Groves described the March 8 agreement as encompassing "how we will work together as a group to ensure that New Post gets benefits from the resources. And it outlined the principles on how we're going to do that. And that's about as far as I can go on the agreement; all parties agreed not to talk about it," he said.

Groves was reminded by Windspeaker that New Post had stated concerns that went beyond getting a share of the resources. They also expressed concern about the environment and the future of hunting and trapping. Asked if these issues had been addressed in the agreement, Groves said "Yes. How we will communicate on all their issues have been addressed." But he would not say whether or not any compensation for the destruction of marten boxes was included.

The Ministry's district manager for the Cochrane region, Art Currie, was tight-lipped too.

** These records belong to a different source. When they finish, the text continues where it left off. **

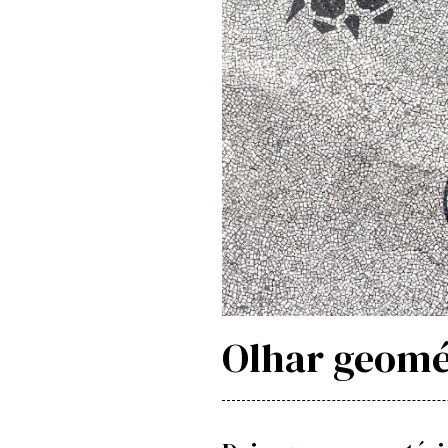
Olhar geomé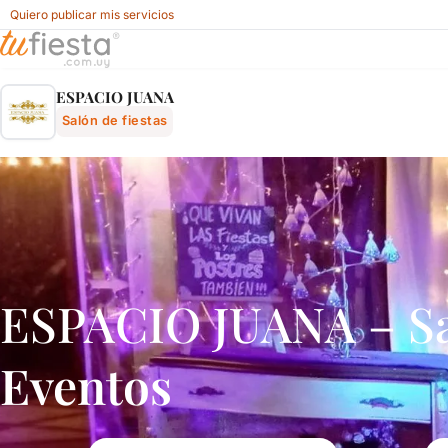
Quiero publicar mis servicios
Espacio Juana - Salón De Fiestas En Salinas, Costa De Oro
ESPACIO JUANA
Salón de fiestas
ESPACIO JUANA – Sal
Eventos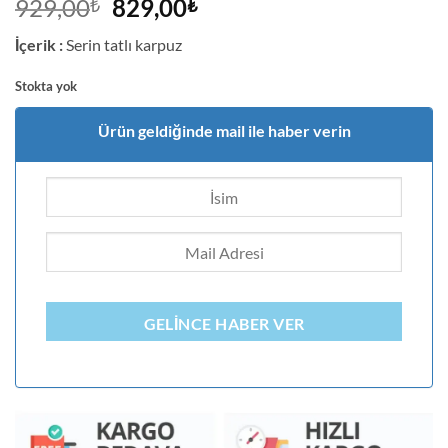
2
müşteri
Orijinal
Şu
929,00
829,00
₺
₺
puanına
fiyat:
andaki
dayanarak
İçerik :
Serin tatlı karpuz
5 üzerinden
929,00₺.
fiyat:
5
puan aldı
829,00₺.
Stokta yok
Ürün geldiğinde mail ile haber verin
GELINCE HABER VER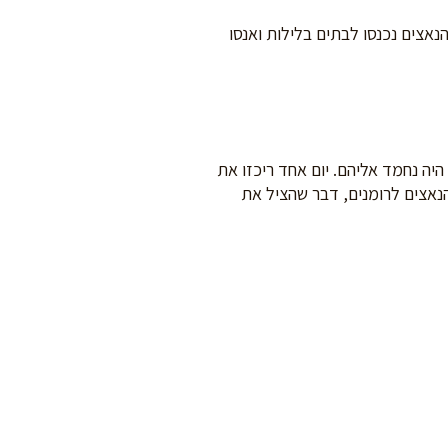
הנאצים נכנסו לבתים בלילות ואנסו
 היה נחמד אליהם. יום אחד ריכזו את
הנאצים לרומנים, דבר שהציל את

Curry said there had been a "values mapping" process in place for three years in the region. Values mapping involves recording features in a tract of land that are important to users of the area, including cottages, moose feeding areas, burial sites, and hunting, trapping of rishing areas, among other things. But he also made the point, confirmed by a spokesman at Wabun Tribal Council's office in Timmins, that hunting, trapping and gathering "doesn't count" as a Native value, since those activities don't apply just to Natives.

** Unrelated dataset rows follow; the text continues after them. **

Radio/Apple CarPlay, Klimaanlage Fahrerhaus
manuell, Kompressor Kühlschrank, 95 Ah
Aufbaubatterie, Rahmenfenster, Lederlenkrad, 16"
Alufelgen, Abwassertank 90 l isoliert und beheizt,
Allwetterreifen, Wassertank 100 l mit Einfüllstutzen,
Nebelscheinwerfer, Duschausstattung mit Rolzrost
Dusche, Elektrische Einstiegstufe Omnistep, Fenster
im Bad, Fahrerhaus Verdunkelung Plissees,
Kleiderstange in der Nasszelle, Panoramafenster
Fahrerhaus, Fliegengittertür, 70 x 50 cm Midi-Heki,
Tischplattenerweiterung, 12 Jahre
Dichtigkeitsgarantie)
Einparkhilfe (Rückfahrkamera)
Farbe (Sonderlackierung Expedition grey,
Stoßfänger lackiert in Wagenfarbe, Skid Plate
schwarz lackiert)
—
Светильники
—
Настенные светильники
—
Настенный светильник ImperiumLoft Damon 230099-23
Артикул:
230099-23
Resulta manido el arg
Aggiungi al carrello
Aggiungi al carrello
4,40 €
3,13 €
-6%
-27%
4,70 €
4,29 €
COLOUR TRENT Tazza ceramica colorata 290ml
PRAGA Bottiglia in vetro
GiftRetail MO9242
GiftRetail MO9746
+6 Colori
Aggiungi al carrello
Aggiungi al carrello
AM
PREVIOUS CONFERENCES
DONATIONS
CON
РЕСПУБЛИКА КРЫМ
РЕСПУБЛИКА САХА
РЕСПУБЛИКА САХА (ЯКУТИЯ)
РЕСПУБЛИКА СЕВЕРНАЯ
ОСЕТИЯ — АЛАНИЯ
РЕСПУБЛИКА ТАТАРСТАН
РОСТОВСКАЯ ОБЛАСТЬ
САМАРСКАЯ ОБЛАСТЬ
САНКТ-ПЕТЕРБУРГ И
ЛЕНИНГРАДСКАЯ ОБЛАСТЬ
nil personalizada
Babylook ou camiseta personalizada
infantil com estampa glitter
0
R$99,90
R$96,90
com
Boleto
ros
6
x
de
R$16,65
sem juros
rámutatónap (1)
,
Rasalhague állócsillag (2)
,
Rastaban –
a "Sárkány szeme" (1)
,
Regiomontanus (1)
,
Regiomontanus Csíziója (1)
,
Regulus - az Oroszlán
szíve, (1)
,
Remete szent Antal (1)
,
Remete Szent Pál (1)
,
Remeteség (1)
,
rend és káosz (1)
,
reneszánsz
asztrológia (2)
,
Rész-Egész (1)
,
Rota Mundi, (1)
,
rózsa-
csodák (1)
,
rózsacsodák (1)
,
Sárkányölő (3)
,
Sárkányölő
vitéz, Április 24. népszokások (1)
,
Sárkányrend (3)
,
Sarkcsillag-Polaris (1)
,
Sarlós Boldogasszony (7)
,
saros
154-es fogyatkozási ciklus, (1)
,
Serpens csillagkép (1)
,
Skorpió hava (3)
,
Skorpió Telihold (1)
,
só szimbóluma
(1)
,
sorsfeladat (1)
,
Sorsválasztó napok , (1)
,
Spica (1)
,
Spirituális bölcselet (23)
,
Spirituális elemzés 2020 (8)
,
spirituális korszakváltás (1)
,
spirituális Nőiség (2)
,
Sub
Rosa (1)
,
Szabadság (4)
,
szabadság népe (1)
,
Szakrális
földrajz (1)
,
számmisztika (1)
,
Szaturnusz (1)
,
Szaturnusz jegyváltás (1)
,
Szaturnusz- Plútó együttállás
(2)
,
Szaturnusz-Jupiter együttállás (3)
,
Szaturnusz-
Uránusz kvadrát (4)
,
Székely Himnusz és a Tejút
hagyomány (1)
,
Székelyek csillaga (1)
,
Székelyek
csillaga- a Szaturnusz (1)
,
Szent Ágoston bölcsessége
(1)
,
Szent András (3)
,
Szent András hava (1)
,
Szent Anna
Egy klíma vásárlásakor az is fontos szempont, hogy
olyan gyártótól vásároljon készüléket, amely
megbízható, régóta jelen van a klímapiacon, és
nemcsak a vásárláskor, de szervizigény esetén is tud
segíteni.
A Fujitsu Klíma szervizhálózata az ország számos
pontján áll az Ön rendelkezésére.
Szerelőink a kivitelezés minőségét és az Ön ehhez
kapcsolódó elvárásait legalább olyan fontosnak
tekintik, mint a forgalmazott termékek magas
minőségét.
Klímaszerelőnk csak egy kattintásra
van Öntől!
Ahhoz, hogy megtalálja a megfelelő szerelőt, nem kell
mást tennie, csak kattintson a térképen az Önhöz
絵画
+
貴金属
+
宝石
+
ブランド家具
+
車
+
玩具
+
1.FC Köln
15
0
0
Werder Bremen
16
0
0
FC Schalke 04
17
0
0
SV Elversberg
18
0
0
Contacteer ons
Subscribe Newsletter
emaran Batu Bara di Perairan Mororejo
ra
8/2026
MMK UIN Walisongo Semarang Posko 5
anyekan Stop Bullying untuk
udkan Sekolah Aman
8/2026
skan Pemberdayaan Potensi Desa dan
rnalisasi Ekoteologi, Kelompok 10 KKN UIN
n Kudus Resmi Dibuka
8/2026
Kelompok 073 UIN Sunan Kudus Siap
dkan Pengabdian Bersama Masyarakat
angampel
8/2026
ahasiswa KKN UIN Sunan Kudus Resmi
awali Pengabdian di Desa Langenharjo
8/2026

He explained "our efforts with Nw Post have been trying to support them resource-wise that they could produce their own values maps. We haven't gone out and tried to produce those for them, because they've indicated that they are the only people that really can produce them, which is a true point."

The area that was cut at Fraserdale, Currie said, was "very much part of their traditional territory, and there were some values there, but the values that we see on the map don't appear to be of the same level of significance as has evolved through this issue."

Archibald expressed a different view when she spoke to Windspeaker on March 14.

"In this case, we made that value known to MNR and Tembec like for the last few years. There is a zone around our original reserve in Fraserdale - it's about 10 kilometres around the perimeter of the reserve - and we asked that this area not be harvested, because there has been a lot of cut-out in the area already. So everybody was aware that New Post wanted this area protected. And somewhere, I don't know where, we haven't really gotten the exact answer yet . . . someone in the MNR and Tembec said 'well, I think we're just going to go cut in there.'"

Archibald said Tembec writes the plans to harvest and MNR approves them "so these two parties jointly together decided that they were going to harvest this area that was sacred to us and they did it."

The chief said the Fraserdale problem was not an isolated incident. "This is happening to everybody," she said, . . . "right across the province of Ontario. I think what happened in New Post is we just said 'no, we can't let this just slip by.'"

Although relieved that the current crisis was over, Archibald said she thinks the bigger issue is that "they [the other parties] don't understand. They don't have a real deep sense and understanding of what Native values really mean. They don't understand our culture; they don't understand our connection to the land. There's just so much education needs to happen."